*** Data section ***
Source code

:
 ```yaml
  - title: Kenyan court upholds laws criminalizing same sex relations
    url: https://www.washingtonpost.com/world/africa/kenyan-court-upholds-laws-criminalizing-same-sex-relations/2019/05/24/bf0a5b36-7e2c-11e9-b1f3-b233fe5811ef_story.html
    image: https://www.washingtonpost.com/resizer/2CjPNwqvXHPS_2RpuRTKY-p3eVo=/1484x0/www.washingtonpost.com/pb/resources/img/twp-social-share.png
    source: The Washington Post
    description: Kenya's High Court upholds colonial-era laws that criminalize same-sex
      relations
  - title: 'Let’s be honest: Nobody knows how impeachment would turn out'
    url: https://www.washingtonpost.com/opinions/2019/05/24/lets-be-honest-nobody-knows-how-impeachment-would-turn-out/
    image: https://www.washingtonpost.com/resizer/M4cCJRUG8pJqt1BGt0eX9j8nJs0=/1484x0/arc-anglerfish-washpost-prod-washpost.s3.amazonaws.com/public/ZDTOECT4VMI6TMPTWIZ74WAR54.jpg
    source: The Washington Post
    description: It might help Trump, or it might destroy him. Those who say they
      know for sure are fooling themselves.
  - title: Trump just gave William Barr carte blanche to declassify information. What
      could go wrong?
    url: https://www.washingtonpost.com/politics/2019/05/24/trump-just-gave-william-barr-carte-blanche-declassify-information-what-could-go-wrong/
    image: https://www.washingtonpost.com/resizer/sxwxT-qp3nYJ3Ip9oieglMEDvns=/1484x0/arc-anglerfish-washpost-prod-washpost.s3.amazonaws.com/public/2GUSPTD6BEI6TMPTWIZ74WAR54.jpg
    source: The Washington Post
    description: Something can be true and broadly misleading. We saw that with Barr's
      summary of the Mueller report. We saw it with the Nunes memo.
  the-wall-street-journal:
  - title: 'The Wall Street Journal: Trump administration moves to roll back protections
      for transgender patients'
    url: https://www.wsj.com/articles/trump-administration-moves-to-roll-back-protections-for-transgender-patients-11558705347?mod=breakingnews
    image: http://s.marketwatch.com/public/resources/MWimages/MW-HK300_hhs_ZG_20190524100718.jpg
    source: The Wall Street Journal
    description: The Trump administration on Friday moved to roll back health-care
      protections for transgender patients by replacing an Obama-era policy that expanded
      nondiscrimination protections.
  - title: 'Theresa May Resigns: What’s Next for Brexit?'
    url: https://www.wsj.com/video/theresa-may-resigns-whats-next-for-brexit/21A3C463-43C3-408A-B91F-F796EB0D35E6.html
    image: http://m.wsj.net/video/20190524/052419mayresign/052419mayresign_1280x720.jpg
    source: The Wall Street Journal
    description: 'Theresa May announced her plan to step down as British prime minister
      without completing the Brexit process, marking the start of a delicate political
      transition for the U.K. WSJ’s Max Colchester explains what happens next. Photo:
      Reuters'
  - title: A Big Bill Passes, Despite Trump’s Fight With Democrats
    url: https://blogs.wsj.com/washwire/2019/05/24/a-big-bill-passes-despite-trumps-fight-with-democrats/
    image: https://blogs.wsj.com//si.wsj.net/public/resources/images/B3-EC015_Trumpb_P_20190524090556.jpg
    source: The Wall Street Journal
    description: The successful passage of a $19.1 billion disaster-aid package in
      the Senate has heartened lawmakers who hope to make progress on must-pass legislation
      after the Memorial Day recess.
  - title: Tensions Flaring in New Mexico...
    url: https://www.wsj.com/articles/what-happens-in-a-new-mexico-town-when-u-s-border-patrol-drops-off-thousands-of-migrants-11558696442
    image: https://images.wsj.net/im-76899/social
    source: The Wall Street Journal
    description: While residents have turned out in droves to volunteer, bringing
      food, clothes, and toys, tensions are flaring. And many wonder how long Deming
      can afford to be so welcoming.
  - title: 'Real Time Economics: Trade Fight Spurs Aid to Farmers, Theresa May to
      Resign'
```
*** End of Data section ***
For each line in the data above that contains the string "anglerfish", extract the line.

## [Output below]
    image: https://www.washingtonpost.com/resizer/M4cCJRUG8pJqt1BGt0eX9j8nJs0=/1484x0/arc-anglerfish-washpost-prod-washpost.s3.amazonaws.com/public/ZDTOECT4VMI6TMPTWIZ74WAR54.jpg
    image: https://www.washingtonpost.com/resizer/sxwxT-qp3nYJ3Ip9oieglMEDvns=/1484x0/arc-anglerfish-washpost-prod-washpost.s3.amazonaws.com/public/2GUSPTD6BEI6TMPTWIZ74WAR54.jpg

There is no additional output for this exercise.